What is it that makes Easter so joyful? The obvious answer is the Resurrection of Our Lord Jesus Christ. But Christ's rising from the dead should not only be seen as an historical event; it is as alive and meaningful in our lives today as when it happened over 2,000 years ago. The Risen Savior lives within each of us -- when we show compassion to someone who is lonely or sick, say a kind word, feed someone who is hungry or refrain from making hasty judgments about the behavior of others.

Christ is here with us, too, in the Eucharist. Isn't it significant that the Paschal Triduum (the period from Holy Thursday to Easter Day) begins with the Last Supper and the institution of the Eucharist? The great blessing of the Eucharist is that, through it, Christ continues to give Himself to us. This gift is not only to us as individuals when we receive communion; as Teilhard de Chardin said in his Hymn of the Universe, "the entire realm of matter is slowly but irresistibly affected" by the blessing of the risen Christ's continued presence through the Eucharist. What a great and wonderful mystery to ponder and give thanks for this Easter!

Michaela Hedican, OSB

Tuesday, March 31, 2015

Silent Breakfast

Breakfasts in the monastery during Lent are eaten in silence. It’s just an ordinary breakfast. 
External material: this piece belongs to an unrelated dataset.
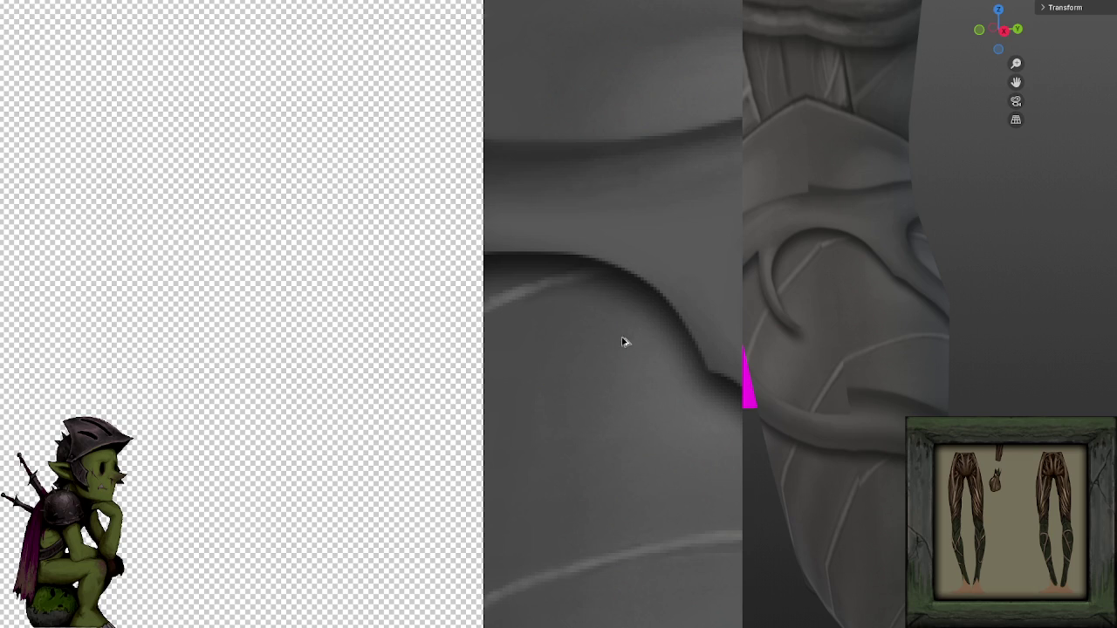
drag(652, 307, 642, 305)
But everything about the silent space feels uncluttered and gentling… 

The heart beats a bit more slowly.
The breath emerges in elongated patterns.
The mind’s eye becomes playfully attentive.
The food births gratefulness.

Every aspect of this meal feels connected to gratefulness…

          A silent “Thank you” spontaneously rises for all who faithfully bring this nurturing food to tables

                   Farmers, farm-workers and gardeners, as well as truckers and grocery-workers
                   Dining room staff and sisters, who rise early to prepare a sunrise delight
                   Our lavish God who looks on all work and calls it good

          A litany of “Thank you” cascades for…
                   Soil, sun and rain, strengthening our favorite cereal grains
                    Chickens, sharing their rich egg protein to fortify us
                   Coffee beans, releasing their delightful aroma and waking up every cell
                   Each taste, color, smell and texture, alerting and enlivening us

Today, everything somehow seems beautiful…

          Maybe that’s what John O’Donohoue meant when he defined real beauty as,
          “That, in the presence of which, we feel more alive.”